Entre los debates más relevantes del Foro Económico de Davos 2020, ha estado el problema de la medición de la economía y sus implicaciones. En una nuez, el tema de fondo es que el Producto Interno Bruto (PIB), que ha sido el instrumento privilegiado para comparar el éxito o el fracaso económico entre países, finalmente se ha llevado al paredón de los grandes organismos internacionales, con la OCDE a la cabeza. El consenso que se ha ido formando es que poner la producción y el intercambio de mercancías como la medida de todas las cosas es cada vez más impropio para tomar decisiones inteligentes.
La metodología del PIB se impuso después de la gran depresión de 1929, mientras que las nuevas propuestas de medición emergieron con la crisis financiera de 2008. Gracias al respaldo de expertos como Joseph Stiglitz, Amartya Sen y Jean Paul Fitoussi, el gobierno francés le puso el primer cascabel al gato con el informe de la comisión formada por ese grupo magnífico al final de aquel 2008, en busca de una salida para afrontar el problema económico que abatía al mundo. En 2011, la OCDE hizo suyas las conclusiones de aquel informe y propuso la iniciativa para Una Vida Mejor que, afortunadamente, hoy vuelve a cobrar fuerza entre el club hermético de los grandes tecnócratas.
La idea que va prosperando no puede ser más sencilla ni más pertinente: que en lugar de medir la generación y la acumulación de dinero se mida la calidad de vida. Sin despreciar el ingreso ni el empleo, lo que están pidiendo los especialistas es que se añadan las variables que atañen a las personas: la vivienda, el entorno de la comunidad, la calidad de la educación, el medio ambiente, el compromiso cívico, la salud, la satisfacción ante la vida, la seguridad, el balance entre vida y trabajo, así como dos dimensiones transversales: la sostenibilidad y las desigualdades que están amenazando la viabilidad del mundo futuro y desafiando la democracia presente.
Se trata de uno de los debates más importantes de nuestra época, porque si evaluar es comparar sobre la base de un parámetro razonable, la sola existencia de esos índices basados en la calidad de vida de los seres humanos puede modificar la forma en que nos hemos relacionado hasta ahora. Si solo se mide el dinero y el éxito comercial, la obsesión será producirlo, acumularlo y acapararlo a cualquier costo; mientras que si se evalúan las condiciones en las que realmente vive la gente, la prioridad estará en las personas y de paso, ya nadie pondrá en duda que la igualdad y el bienestar colectivo importan más que la riqueza total; ni que el ambiente protegido y socialmente armonioso importa más que la producción obsesiva.

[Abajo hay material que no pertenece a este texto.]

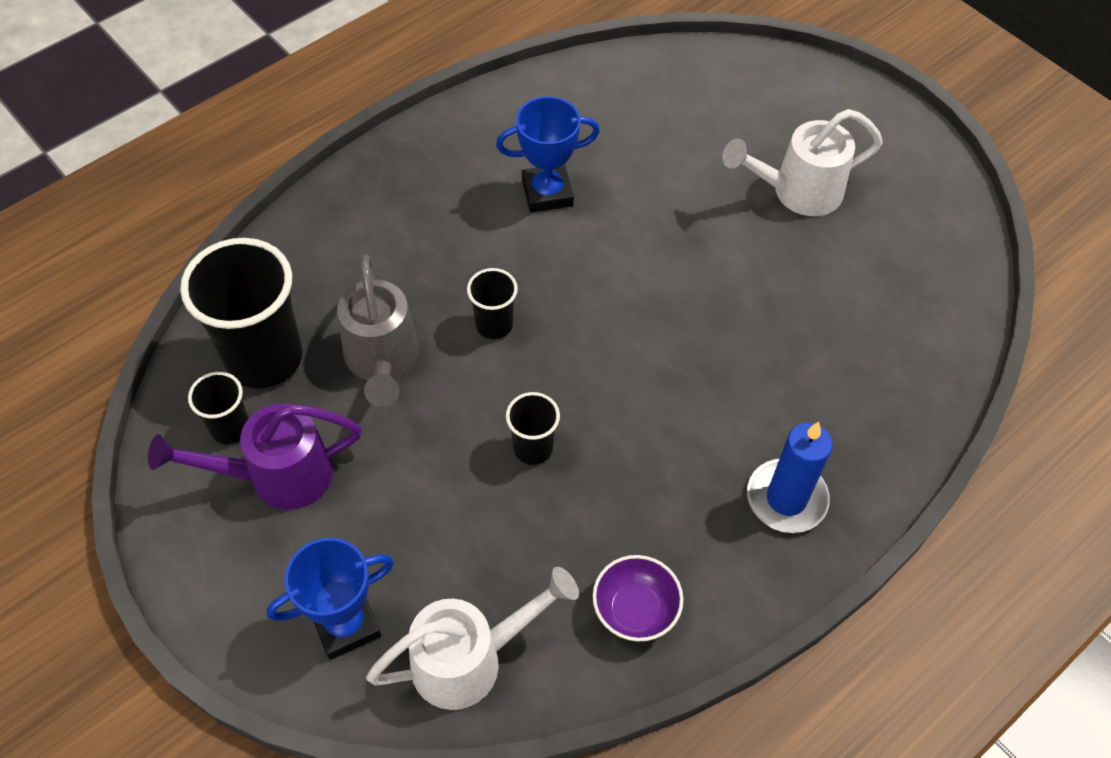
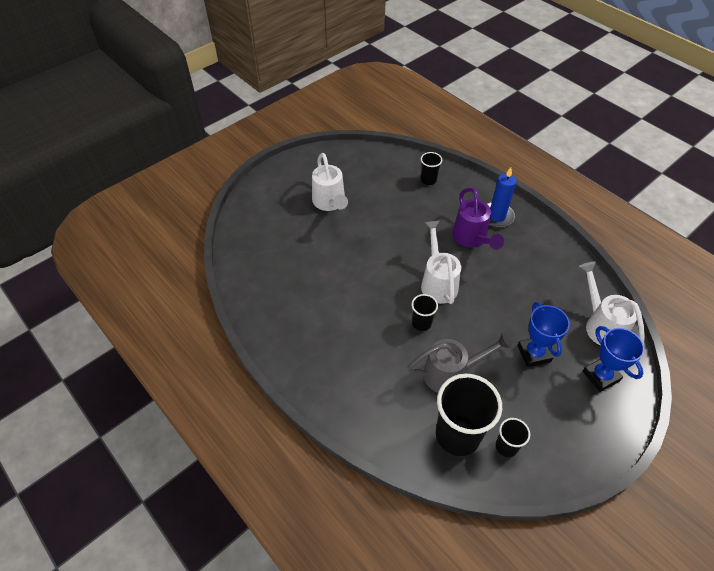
camera: 90 degrees left, 5 degrees down
(277, 476) = (530, 417): purple watering can -> purple watering can (471, 238)
(533, 448) = (490, 304): black cup -> black cup (428, 180)
(547, 193) = (331, 302): blue trophy -> blue trophy (533, 353)
(590, 361) = (438, 282): none -> white watering can
(635, 610) = (560, 267): purple bowl -> none

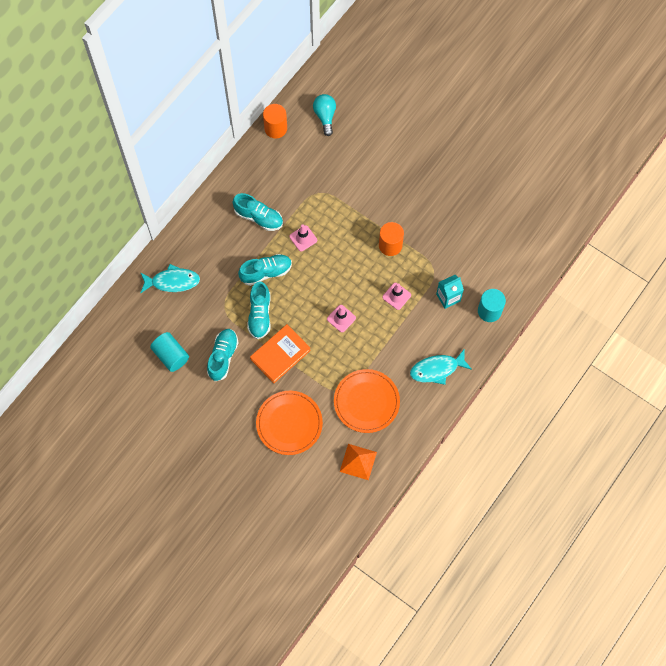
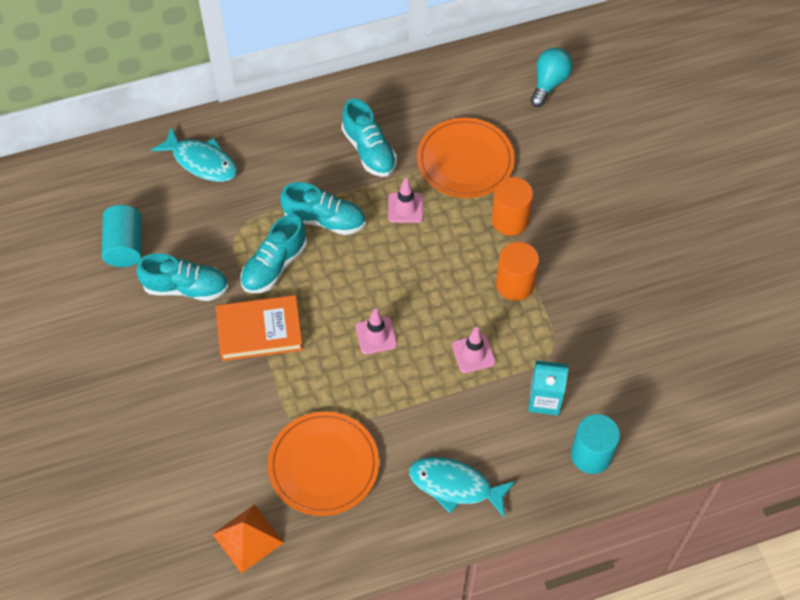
camera: 35 degrees right, 10 degrees down
(223, 357) = (186, 287): turquoise shoe -> turquoise shoe turned 45 degrees clockwise
(275, 128) = (474, 62): orange cylinder -> orange cylinder (510, 220)
(289, 423) = (199, 425): orange plate -> orange plate (465, 160)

Sin embargo, entre las nuevas mediciones y sus consecuencias todavía media un buen trecho y varias lecciones que están lejos de haberse aprendido a cabalidad. Enuncio tres: 1) que la calidad de vida en común no se mejora repartiendo dinero sino garantizando derechos universales e igualitarios; 2) que la garantía de los derechos no es un reparto de lo que haya y de lo que caiga, sino un compromiso sincero con la calidad de la educación, la mejor salud, el mejor ambiente, los entornos humanos y las mejores condiciones vitales; y 3) que ni los gobiernos son máquinas de reparto de presupuestos sino representantes de los mejores intereses del pueblo, ni las democracias son charcuterías que atienden a la clientela por turnos, sino regímenes que organizan la convivencia sobre la base de los derechos establecidos, la deliberación franca y la búsqueda de las mejores soluciones posibles a los problemas comunes.
Vieja sabiduría de la abuela: es mil veces mejor vivir para bien y de buenas que ser ricos a la mala y de malas. Que bueno que esas palabras resuenen ya, convertidas en jerga de expertos, allá en Davos.